TRY IT »
Each of the records must appear again, exactly as it was written.

DATA PROVIDED »
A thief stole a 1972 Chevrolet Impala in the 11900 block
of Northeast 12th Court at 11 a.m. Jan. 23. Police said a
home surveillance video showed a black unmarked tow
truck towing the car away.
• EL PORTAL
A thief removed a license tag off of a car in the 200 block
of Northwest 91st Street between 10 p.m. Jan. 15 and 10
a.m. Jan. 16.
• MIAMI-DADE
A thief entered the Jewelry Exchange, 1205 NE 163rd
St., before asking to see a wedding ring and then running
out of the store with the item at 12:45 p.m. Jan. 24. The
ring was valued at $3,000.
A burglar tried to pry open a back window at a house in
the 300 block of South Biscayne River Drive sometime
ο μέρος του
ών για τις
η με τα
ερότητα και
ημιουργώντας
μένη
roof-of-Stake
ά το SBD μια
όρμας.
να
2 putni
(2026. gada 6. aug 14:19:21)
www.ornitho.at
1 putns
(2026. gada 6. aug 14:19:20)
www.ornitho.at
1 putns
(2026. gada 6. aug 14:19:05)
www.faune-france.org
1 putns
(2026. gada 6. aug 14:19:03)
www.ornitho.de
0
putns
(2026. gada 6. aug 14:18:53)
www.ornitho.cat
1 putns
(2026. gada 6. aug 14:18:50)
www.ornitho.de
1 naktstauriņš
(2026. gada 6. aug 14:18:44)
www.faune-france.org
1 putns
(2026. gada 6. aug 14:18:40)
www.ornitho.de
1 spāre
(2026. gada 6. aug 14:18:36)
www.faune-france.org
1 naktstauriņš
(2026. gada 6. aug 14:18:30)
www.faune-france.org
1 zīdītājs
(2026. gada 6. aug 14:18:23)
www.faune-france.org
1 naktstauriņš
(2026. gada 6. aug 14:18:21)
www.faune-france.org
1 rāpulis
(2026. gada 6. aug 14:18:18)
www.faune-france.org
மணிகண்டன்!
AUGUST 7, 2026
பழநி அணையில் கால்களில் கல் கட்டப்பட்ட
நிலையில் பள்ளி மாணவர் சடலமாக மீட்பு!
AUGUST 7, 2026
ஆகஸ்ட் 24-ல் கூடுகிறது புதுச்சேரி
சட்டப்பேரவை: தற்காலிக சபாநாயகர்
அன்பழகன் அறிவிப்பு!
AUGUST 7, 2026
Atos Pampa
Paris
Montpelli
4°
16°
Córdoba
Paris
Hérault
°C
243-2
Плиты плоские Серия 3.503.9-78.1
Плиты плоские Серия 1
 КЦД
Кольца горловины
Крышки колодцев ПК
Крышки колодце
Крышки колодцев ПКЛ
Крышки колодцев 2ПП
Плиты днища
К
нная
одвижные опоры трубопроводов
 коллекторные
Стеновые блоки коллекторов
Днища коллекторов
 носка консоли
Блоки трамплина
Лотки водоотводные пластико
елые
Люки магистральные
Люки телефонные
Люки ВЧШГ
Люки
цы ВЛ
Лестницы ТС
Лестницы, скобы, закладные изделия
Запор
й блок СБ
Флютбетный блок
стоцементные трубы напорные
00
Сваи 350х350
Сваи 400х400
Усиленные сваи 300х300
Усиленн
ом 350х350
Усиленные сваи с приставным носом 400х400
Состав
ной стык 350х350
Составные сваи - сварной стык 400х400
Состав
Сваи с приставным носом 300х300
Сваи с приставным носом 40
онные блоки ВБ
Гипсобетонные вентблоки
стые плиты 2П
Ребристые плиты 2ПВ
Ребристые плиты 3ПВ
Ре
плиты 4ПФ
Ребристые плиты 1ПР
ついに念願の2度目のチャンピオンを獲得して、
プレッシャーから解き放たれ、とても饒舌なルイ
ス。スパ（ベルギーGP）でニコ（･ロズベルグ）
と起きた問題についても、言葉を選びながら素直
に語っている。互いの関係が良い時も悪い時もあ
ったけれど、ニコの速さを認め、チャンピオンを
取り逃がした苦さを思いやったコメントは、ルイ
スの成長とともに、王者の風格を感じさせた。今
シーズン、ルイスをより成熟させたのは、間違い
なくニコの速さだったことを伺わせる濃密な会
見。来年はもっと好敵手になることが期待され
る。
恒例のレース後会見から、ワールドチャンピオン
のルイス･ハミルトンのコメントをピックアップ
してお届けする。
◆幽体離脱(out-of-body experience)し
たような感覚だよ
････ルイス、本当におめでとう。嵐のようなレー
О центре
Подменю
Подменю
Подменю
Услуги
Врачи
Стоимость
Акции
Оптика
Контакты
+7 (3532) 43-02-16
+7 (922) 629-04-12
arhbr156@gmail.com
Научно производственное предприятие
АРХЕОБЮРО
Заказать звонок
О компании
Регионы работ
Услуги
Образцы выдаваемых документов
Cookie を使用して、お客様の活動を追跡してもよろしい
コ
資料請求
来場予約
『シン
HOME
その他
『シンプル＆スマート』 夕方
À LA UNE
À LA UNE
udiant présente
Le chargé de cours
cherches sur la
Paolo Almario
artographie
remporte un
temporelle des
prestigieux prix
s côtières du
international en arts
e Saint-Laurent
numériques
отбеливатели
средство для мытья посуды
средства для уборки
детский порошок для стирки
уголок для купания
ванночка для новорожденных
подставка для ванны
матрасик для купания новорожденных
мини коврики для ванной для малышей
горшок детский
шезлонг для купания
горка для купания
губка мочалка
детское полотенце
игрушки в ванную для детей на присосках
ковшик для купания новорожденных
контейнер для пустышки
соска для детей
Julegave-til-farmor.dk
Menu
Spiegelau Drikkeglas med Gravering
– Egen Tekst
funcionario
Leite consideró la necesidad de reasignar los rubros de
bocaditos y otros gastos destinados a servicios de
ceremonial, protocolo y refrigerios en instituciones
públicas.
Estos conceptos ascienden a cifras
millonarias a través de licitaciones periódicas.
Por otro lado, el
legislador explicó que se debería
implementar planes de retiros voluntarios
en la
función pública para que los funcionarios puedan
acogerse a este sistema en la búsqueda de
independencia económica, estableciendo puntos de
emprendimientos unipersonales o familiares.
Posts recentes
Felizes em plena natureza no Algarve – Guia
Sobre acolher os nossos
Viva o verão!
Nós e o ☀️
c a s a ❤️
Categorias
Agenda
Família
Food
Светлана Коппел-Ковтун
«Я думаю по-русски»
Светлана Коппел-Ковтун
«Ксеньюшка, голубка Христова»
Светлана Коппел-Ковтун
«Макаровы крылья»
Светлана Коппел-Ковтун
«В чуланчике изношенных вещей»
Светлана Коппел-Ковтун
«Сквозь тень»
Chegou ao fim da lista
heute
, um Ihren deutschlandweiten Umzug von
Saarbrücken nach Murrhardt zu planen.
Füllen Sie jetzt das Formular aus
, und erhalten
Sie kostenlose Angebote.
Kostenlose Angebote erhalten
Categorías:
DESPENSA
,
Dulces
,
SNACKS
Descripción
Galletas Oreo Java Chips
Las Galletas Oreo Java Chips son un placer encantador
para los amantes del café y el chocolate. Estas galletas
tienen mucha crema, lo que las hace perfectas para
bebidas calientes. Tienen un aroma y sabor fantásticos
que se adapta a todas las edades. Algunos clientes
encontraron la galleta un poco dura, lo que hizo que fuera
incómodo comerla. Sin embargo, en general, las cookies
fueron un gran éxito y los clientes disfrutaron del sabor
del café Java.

ANSWER TO THE EXERCISE »
A thief stole a 1972 Chevrolet Impala in the 11900 block
of Northeast 12th Court at 11 a.m. Jan. 23. Police said a
home surveillance video showed a black unmarked tow
truck towing the car away.
• EL PORTAL
A thief removed a license tag off of a car in the 200 block
of Northwest 91st Street between 10 p.m. Jan. 15 and 10
a.m. Jan. 16.
• MIAMI-DADE
A thief entered the Jewelry Exchange, 1205 NE 163rd
St., before asking to see a wedding ring and then running
out of the store with the item at 12:45 p.m. Jan. 24. The
ring was valued at $3,000.
A burglar tried to pry open a back window at a house in
the 300 block of South Biscayne River Drive sometime
ο μέρος του
ών για τις
η με τα
ερότητα και
ημιουργώντας
μένη
roof-of-Stake
ά το SBD μια
όρμας.
να
2 putni
(2026. gada 6. aug 14:19:21)
www.ornitho.at
1 putns
(2026. gada 6. aug 14:19:20)
www.ornitho.at
1 putns
(2026. gada 6. aug 14:19:05)
www.faune-france.org
1 putns
(2026. gada 6. aug 14:19:03)
www.ornitho.de
0
putns
(2026. gada 6. aug 14:18:53)
www.ornitho.cat
1 putns
(2026. gada 6. aug 14:18:50)
www.ornitho.de
1 naktstauriņš
(2026. gada 6. aug 14:18:44)
www.faune-france.org
1 putns
(2026. gada 6. aug 14:18:40)
www.ornitho.de
1 spāre
(2026. gada 6. aug 14:18:36)
www.faune-france.org
1 naktstauriņš
(2026. gada 6. aug 14:18:30)
www.faune-france.org
1 zīdītājs
(2026. gada 6. aug 14:18:23)
www.faune-france.org
1 naktstauriņš
(2026. gada 6. aug 14:18:21)
www.faune-france.org
1 rāpulis
(2026. gada 6. aug 14:18:18)
www.faune-france.org
மணிகண்டன்!
AUGUST 7, 2026
பழநி அணையில் கால்களில் கல் கட்டப்பட்ட
நிலையில் பள்ளி மாணவர் சடலமாக மீட்பு!
AUGUST 7, 2026
ஆகஸ்ட் 24-ல் கூடுகிறது புதுச்சேரி
சட்டப்பேரவை: தற்காலிக சபாநாயகர்
அன்பழகன் அறிவிப்பு!
AUGUST 7, 2026
Atos Pampa
Paris
Montpelli
4°
16°
Córdoba
Paris
Hérault
°C
243-2
Плиты плоские Серия 3.503.9-78.1
Плиты плоские Серия 1
 КЦД
Кольца горловины
Крышки колодцев ПК
Крышки колодце
Крышки колодцев ПКЛ
Крышки колодцев 2ПП
Плиты днища
К
нная
одвижные опоры трубопроводов
 коллекторные
Стеновые блоки коллекторов
Днища коллекторов
 носка консоли
Блоки трамплина
Лотки водоотводные пластико
елые
Люки магистральные
Люки телефонные
Люки ВЧШГ
Люки
цы ВЛ
Лестницы ТС
Лестницы, скобы, закладные изделия
Запор
й блок СБ
Флютбетный блок
стоцементные трубы напорные
00
Сваи 350х350
Сваи 400х400
Усиленные сваи 300х300
Усиленн
ом 350х350
Усиленные сваи с приставным носом 400х400
Состав
ной стык 350х350
Составные сваи - сварной стык 400х400
Состав
Сваи с приставным носом 300х300
Сваи с приставным носом 40
онные блоки ВБ
Гипсобетонные вентблоки
стые плиты 2П
Ребристые плиты 2ПВ
Ребристые плиты 3ПВ
Ре
плиты 4ПФ
Ребристые плиты 1ПР
ついに念願の2度目のチャンピオンを獲得して、
プレッシャーから解き放たれ、とても饒舌なルイ
ス。スパ（ベルギーGP）でニコ（･ロズベルグ）
と起きた問題についても、言葉を選びながら素直
に語っている。互いの関係が良い時も悪い時もあ
ったけれど、ニコの速さを認め、チャンピオンを
取り逃がした苦さを思いやったコメントは、ルイ
スの成長とともに、王者の風格を感じさせた。今
シーズン、ルイスをより成熟させたのは、間違い
なくニコの速さだったことを伺わせる濃密な会
見。来年はもっと好敵手になることが期待され
る。
恒例のレース後会見から、ワールドチャンピオン
のルイス･ハミルトンのコメントをピックアップ
してお届けする。
◆幽体離脱(out-of-body experience)し
たような感覚だよ
････ルイス、本当におめでとう。嵐のようなレー
О центре
Подменю
Подменю
Подменю
Услуги
Врачи
Стоимость
Акции
Оптика
Контакты
+7 (3532) 43-02-16
+7 (922) 629-04-12
arhbr156@gmail.com
Научно производственное предприятие
АРХЕОБЮРО
Заказать звонок
О компании
Регионы работ
Услуги
Образцы выдаваемых документов
Cookie を使用して、お客様の活動を追跡してもよろしい
コ
資料請求
来場予約
『シン
HOME
その他
『シンプル＆スマート』 夕方
À LA UNE
À LA UNE
udiant présente
Le chargé de cours
cherches sur la
Paolo Almario
artographie
remporte un
temporelle des
prestigieux prix
s côtières du
international en arts
e Saint-Laurent
numériques
отбеливатели
средство для мытья посуды
средства для уборки
детский порошок для стирки
уголок для купания
ванночка для новорожденных
подставка для ванны
матрасик для купания новорожденных
мини коврики для ванной для малышей
горшок детский
шезлонг для купания
горка для купания
губка мочалка
детское полотенце
игрушки в ванную для детей на присосках
ковшик для купания новорожденных
контейнер для пустышки
соска для детей
Julegave-til-farmor.dk
Menu
Spiegelau Drikkeglas med Gravering
– Egen Tekst
funcionario
Leite consideró la necesidad de reasignar los rubros de
bocaditos y otros gastos destinados a servicios de
ceremonial, protocolo y refrigerios en instituciones
públicas.
Estos conceptos ascienden a cifras
millonarias a través de licitaciones periódicas.
Por otro lado, el
legislador explicó que se debería
implementar planes de retiros voluntarios
en la
función pública para que los funcionarios puedan
acogerse a este sistema en la búsqueda de
independencia económica, estableciendo puntos de
emprendimientos unipersonales o familiares.
Posts recentes
Felizes em plena natureza no Algarve – Guia
Sobre acolher os nossos
Viva o verão!
Nós e o ☀️
c a s a ❤️
Categorias
Agenda
Família
Food
Светлана Коппел-Ковтун
«Я думаю по-русски»
Светлана Коппел-Ковтун
«Ксеньюшка, голубка Христова»
Светлана Коппел-Ковтун
«Макаровы крылья»
Светлана Коппел-Ковтун
«В чуланчике изношенных вещей»
Светлана Коппел-Ковтун
«Сквозь тень»
Chegou ao fim da lista
heute
, um Ihren deutschlandweiten Umzug von
Saarbrücken nach Murrhardt zu planen.
Füllen Sie jetzt das Formular aus
, und erhalten
Sie kostenlose Angebote.
Kostenlose Angebote erhalten
Categorías:
DESPENSA
,
Dulces
,
SNACKS
Descripción
Galletas Oreo Java Chips
Las Galletas Oreo Java Chips son un placer encantador
para los amantes del café y el chocolate. Estas galletas
tienen mucha crema, lo que las hace perfectas para
bebidas calientes. Tienen un aroma y sabor fantásticos
que se adapta a todas las edades. Algunos clientes
encontraron la galleta un poco dura, lo que hizo que fuera
incómodo comerla. Sin embargo, en general, las cookies
fueron un gran éxito y los clientes disfrutaron del sabor
del café Java.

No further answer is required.